HERE’S a question for you: Is the future of transport self-driving cars? When it comes to self-driving cars, public relations is a bigger hurdle than technology.
Cars that can drive themselves, a staple of science-fiction, have started to appear on roads in real life. Google’s self-driving vehicles are the best-known, but most carmakers are also developing them. Each car hoovers up — and processes — nearly 1 gigabyte of data every second. In 2011, BMW sent a robotic car, at motorway speed, from Munich, the German carmaker’s hometown, to Nuremberg, about 170km away (with a driver on board… Just in case). Audi got a self-driving, with nobody behind the wheel, on paved road a few months ago. Some say these cars would reduce road deaths, ease congestion, reduce fuel consumption, improve the mobility of old and disabled people, and free-up time spent commuting. So, how do they work?
In many ways, self-driving cars are a logical extension of existing driver aids, such as lane-keeping systems, which follow road markings and sound a warning and correct the steering if a vehicle starts to drift out of its lane; adaptive cruise control, which maintains a constant distance from the vehicle in front, rather than a constant speed; auto-parking systems, which can reverse a car into a parking space; emergency braking, which slams on the brakes if an obstacle, another vehicle or a pedestrian is detected in front of the car; and satellite-navigation systems. Computerized control of a car’s steering, acceleration, and braking is already possible under some circumstances, in other words. For a car to drive itself, these systems must all be tied together, using software, and supplemented with a set of sensors, so that the software can tell what is going on around the vehicle.

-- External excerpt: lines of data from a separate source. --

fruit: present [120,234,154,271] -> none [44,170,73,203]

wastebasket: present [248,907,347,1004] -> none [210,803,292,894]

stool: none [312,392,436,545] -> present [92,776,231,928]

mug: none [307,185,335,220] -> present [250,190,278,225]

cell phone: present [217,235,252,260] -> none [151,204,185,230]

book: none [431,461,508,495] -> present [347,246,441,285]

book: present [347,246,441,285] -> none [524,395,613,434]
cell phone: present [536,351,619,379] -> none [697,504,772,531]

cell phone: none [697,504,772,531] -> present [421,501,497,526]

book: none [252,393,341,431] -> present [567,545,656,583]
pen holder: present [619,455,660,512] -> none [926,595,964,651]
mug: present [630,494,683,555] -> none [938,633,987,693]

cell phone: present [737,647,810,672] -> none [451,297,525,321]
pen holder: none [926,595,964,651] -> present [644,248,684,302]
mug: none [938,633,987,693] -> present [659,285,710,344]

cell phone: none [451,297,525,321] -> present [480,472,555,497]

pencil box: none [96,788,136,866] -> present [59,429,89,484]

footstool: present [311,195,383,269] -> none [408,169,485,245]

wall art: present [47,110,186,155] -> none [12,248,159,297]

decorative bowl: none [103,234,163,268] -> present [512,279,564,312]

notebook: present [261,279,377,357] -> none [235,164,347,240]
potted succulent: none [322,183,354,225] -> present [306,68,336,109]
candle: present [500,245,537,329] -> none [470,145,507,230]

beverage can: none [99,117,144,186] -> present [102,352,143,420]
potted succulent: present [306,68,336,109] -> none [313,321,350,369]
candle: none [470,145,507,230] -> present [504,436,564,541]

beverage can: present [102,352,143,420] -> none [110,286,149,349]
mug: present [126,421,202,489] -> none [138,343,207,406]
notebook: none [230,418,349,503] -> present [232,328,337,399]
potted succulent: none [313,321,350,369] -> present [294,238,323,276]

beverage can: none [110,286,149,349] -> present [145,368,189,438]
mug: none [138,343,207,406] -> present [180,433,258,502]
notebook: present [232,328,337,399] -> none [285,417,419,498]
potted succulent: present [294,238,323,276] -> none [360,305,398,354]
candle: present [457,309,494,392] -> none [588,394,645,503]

Accordingly, today’s self-driving cars are covered with sensors. Mapping nearby features, spotting road edges and lane markings, reading signs and traffic lights and identifying pedestrians are done, using a combination of cameras, radar and lidar (which works like radar, but with pulses of light rather than radio waves). Ultrasonic detectors provide more accurate mapping of the surroundings at short-range, for example when parking. Gyroscopes, accelerometers and altimeters provide more accurate positioning than is possible, using global-positioning system (GPS) satellites alone. Google’s cars scan their surroundings to build a detailed 3D map of features such as road edges, signs, guard-rails and overpasses. Each time a car follows a particular route, it collects more data to update the 3D map. Google’s software also ingests data on speed limits and recorded accidents. Because the car’s roof-mounted sensors can see in all directions, it arguably has greater situational awareness than a human driver. Google’s self-driving cars have clocked up 700,000km (435,000 miles) under autonomous control, without incident.
The BMW i3, an electric car capable of driving itself in stop-go traffic by linking adaptive cruise control with lane-keeping, is due to go on sale later this year; but most observers expect it to be a few years before entirely autonomous vehicles are available. The transition is likely to be gradual.
In Israel, a technology company is combining video cameras with computer-vision algorithms to enable cars to become driverless in certain conditions, for example, on motorways.
There are lots more where that came from. For example, Volvo, Mercedes and Lexus have “driver-alert” systems that can detect when a driver is getting sleepy. And you can have automatic parking systems fitted as optional extras to even humdrum cars.
If fully autonomous vehicles do eventually become widespread, there could be dramatic consequences for car design, car ownership, and urban planning. Some places might even ban manual driving, to save lives and ease congestion. Self-driving cars will not arrive overnight, but they are on their way.
It seems like there is going to be three interesting stages in the deployment of self-driving cars:
Stage #: 1 Where cars are self-driving but require a legally responsible licensed driver. You aren’t going to be able to multi-task in your car anymore than you can today, largely because there is going to need to be legal liability setup when cars crash or injure someone; almost certainly, that will put the burden on the operator for the sake of equivalence to non-self-driving cars.
Stage #2: In some countries, the airline industry will suffer, and the value of city real-estate will decline. The value of real estate outside of cities will increase as the ‘burbs’ get more accessible (and more fun to live in). Cities are going to suffer because commuting for work and fun will become faster and easier to manage.
Stage #3: This is where all the real fun occurs. The real implication of truly driverless vehicles is NOT hanging out in the back seat … The real impact is going to be that you don’t really have to own cars anymore at all; you just have to access them.
So, what else might change? Fully automating highways may make traffic move more quickly and safely (If everything works as planned, right?) for a while. But what will they mean over time for the human and natural environment? Won’t the new types of roads eventually fill up, just as the old ones have? Would such beautifully flowing, electronically choreographed, completely automated cars and intersections be compatible with fully and adequately accommodating pedestrians and bicyclists in a well-designed, walk able urban environment? If so, how exactly?
Could this be a step, not forward but back to an era when the emphasis was all about moving as many cars as possible as quickly as possible, rather than on creating better environments for humans that don’t rely so much on cars? What set of ethics should accompany this bold new technology?